4. Ländlicher Raum: Auch die Vorstellung, das AfD-Milieu speise sich aus Plattenbausiedlungen und sozialen Brennpunkten in Ballungsräumen, ist falsch. Der Zuspruch zur AfD ist vor allem dort am größten, wo das Idyll zu Hause scheint – auf dem Land. Die Forsa-Umfrage zeigt: Bewohner von Orten mit weniger als 5000 Einwohnern geben zu 25 Prozent an, AfD wählen zu wollen. In Orten zwischen 5000 und 25.000 Einwohnern sind es 21 Prozent. Unter den Bewohnern von Städten zwischen 100.000 und 500.000 Einwohnern liegt die Zustimmung zur AfD nur bei 14 Prozent. In den noch größeren Städten sind es nur 12 Prozent. Tatsächlich fährt die AfD bislang im ländlichen Raum ihre besten Wahl- und Umfrageergebnisse ein, während der Zuspruch in Großstädten bislang gering ausfiel. Es ist genau umgekehrt wie bei den Grünen, die auf dem Land schwach punkten und in den Metropolen ihre Hochburgen haben.

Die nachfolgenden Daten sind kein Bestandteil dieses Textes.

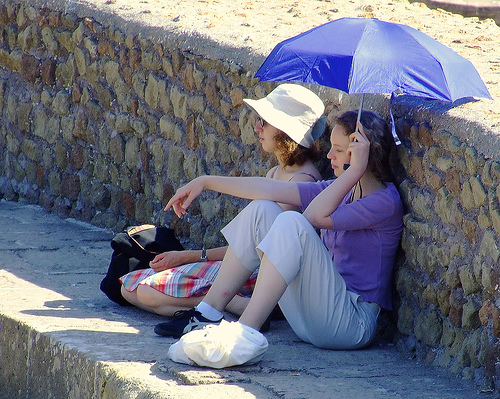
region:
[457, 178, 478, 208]
Small grey brick on a wall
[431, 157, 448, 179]
Small grey brick on a wall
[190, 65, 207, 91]
Small grey brick on a wall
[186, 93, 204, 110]
Small grey brick on a wall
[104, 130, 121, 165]
Small grey brick on a wall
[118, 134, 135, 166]
Small grey brick on a wall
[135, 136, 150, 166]
Small grey brick on a wall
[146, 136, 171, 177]
Small grey brick on a wall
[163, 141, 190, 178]
Small grey brick on a wall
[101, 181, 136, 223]
Small grey brick on a wall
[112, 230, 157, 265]
a black bag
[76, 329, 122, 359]
a shadow on the ground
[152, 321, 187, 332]
black shoe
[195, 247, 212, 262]
a watch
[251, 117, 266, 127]
the women is wearing eye glasses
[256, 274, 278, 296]
a leg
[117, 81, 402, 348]
the two girls sitting down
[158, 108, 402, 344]
the girl wearing a purple shirt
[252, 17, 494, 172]
the opened umbrella above the girl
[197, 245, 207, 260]
the watch on the girls arm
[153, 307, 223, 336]
the shoe on the girl's foot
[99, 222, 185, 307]
the bag next to the girl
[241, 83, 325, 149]
the hat on the girl's head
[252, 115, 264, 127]
the glasses on the girl's face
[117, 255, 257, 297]
the colorful skirt on the girl sitting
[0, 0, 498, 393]
the wall the girls are leaning on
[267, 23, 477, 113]
top of blue umbrella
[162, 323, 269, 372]
bag on the ground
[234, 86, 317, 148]
hat on the woman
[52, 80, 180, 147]
bricks on the wall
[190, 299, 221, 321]
sock on the woman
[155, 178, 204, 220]
hand of the woman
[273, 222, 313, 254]
knee of hte woman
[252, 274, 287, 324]
leg of the woman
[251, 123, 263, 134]
nose of the woman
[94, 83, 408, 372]
Two girls sitting by a stone wall.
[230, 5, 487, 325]
Girl holding an umbrella.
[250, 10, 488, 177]
A blue umbrella is being held for shade.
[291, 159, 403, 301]
A girl wearing a purple shirt.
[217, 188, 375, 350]
The girl is wearing tan pants.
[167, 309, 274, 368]
A package on the sidewalk.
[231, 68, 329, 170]
Girl wearing a white sun hat.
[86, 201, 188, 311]
Back pack on the sidewalk.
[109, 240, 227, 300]
Girl wearing a striped skirt.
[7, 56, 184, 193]
Wall made of many stones.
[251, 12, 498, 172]
blue umbrella in the woman's hand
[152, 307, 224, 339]
the girl's right shoe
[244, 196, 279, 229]
the girl's right knee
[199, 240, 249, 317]
the girl's right leg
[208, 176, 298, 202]
the girl's right arm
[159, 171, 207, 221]
the girl's right hand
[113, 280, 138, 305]
the girl's right knee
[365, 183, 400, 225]
the girl's left shoulder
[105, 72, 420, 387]
a pair of women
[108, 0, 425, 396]
the women are sitting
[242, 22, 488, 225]
woman holding an umbrella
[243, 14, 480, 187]
the umbrella is blue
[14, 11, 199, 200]
a stone rock wall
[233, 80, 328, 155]
woman wearing a white hat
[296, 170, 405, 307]
woman wearing a purple shirt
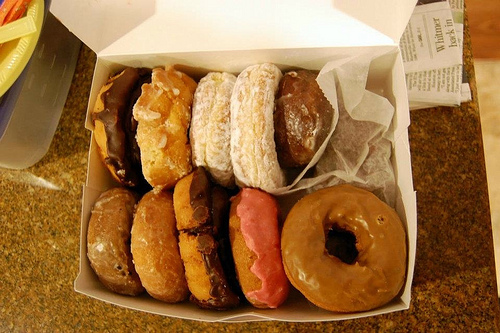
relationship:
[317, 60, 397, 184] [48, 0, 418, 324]
paper on box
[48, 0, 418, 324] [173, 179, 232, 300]
box on dough nut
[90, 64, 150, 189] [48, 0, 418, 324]
frosting on box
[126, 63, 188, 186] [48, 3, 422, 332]
dough nugt on box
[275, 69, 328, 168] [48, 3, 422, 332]
nut on box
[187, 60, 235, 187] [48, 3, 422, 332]
dough nut on box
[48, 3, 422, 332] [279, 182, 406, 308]
box on doughnut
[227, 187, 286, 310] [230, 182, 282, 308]
doughnut on pink frosting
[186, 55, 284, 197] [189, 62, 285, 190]
doughnuts on powder/icing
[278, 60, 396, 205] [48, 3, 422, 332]
paper on box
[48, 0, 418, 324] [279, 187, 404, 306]
box on donut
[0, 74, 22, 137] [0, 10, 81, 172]
cover on bucket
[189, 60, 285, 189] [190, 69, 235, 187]
powder/icing top donut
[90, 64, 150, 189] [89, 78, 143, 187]
frosting on doughnut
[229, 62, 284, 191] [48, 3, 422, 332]
doughnuts in box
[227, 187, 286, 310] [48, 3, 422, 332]
doughnut in box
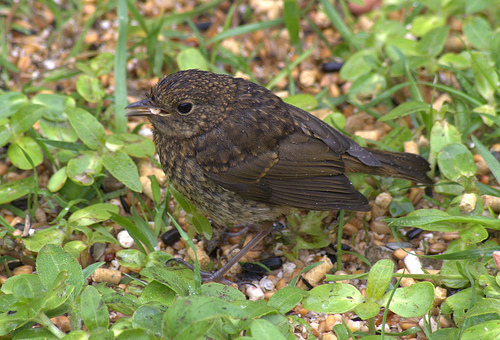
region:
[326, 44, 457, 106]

5. Sie wissen genau, wogegen sie protestieren: Die häufig verbreitete Einschätzung, es handele sich bei AfD-Wählern um „diffuse“ Abstiegs-, Modernisierungs- oder Zukunftsängste, ist ebenfalls nicht haltbar. AfD-Sympathisanten haben sehr klare Vorstellungen, wogegen und warum sie protestieren. Die Unzufriedenheit mit der Ampelregierung – dramatisch beschleunigt durch das geplante Heizungsgesetz – ist Auslöser des aktuellen AfD-Höhenfluges. Bemerkenswerte 79 Prozent der Deutschen sind mit der Bundesregierung weniger oder gar nicht zufrieden. Für die Regierung aus SPD, Grünen und FDP ist das der mit Abstand schwächste Wert im ARD-Deutschlandtrend.

Es gibt drei klare inhaltliche Motive, was die neuen Rechten bei der Ampelpolitik besonders stört: Laut ARD-Deutschlandtrend geben AfD-Sympathisanten als ihr mit Abstand größtes Motiv (65 Prozent) die Zuwanderung und Migrationspolitik an (pdf). An zweiter Stelle (47 Prozent) folgt die Verärgerung über die Energie-, Umwelt und Klimapolitik, an dritter Stelle (43 Prozent) die Sorge um die Wirtschaft. Alle anderen Motive folgen weit abgeschlagen.

Für die Ampelparteien wie für die CDU ist dieser Fünf-Punkte-Befund brandgefährlich. Denn der deutsche Rechtspopulismus bricht – ähnlich wie in vielen anderen europäischen Staaten zuvor – in die Mitte der Gesellschaft ein. Die Gefolgschaft hat die generationelle, soziale und geografische Peripherie verlassen und breitet sich im Zentrum der Gesellschaft aus, sogar in gefestigten Milieus wie der gewerkschaftsgebundenen Arbeiterschaft. Der Befund zeigt aber zugleich, dass der Protest wesentlich vom ungelösten Hauptproblem der Migration und dem Ärger über die Klimapolitik genährt ist. Sollte die Regierung beides lösen, könnte die Protestbewegung auch schnell wieder implodieren. Denn 75 Prozent der Deutschen sind laut ZDF-Politbarometer der Meinung, dass die AfD nur gewählt wird, um den anderen Parteien einen Denkzettel zu verpassen.